■ **What to do**: Using the records below, quote only the span that opens with the line containing "441 292 8.30" and closes with the line containing "580 266 18.23", exactly and inclusively.
:: Records provided
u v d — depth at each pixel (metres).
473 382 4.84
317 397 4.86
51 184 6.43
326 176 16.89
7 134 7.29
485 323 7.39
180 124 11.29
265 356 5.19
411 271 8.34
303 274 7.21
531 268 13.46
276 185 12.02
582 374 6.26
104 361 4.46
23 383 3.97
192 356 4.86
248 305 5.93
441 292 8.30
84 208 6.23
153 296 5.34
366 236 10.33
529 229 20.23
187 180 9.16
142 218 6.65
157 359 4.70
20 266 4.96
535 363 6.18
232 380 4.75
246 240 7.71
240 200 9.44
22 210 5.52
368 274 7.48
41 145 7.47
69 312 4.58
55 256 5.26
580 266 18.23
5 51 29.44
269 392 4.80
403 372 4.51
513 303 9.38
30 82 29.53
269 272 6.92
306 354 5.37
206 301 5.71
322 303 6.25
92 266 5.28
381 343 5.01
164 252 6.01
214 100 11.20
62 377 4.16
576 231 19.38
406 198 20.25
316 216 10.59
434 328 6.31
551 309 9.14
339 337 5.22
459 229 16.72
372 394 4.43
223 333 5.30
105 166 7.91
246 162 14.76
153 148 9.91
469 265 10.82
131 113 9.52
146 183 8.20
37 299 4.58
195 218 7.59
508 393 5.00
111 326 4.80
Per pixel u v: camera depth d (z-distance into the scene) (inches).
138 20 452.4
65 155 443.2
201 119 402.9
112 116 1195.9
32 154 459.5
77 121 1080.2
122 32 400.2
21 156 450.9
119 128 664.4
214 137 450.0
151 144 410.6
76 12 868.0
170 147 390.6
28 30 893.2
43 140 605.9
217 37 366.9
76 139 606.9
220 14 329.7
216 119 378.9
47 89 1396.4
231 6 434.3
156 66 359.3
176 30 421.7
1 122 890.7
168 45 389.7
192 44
::::
■ **Output for this task**:
441 292 8.30
84 208 6.23
153 296 5.34
366 236 10.33
529 229 20.23
187 180 9.16
142 218 6.65
157 359 4.70
20 266 4.96
535 363 6.18
232 380 4.75
246 240 7.71
240 200 9.44
22 210 5.52
368 274 7.48
41 145 7.47
69 312 4.58
55 256 5.26
580 266 18.23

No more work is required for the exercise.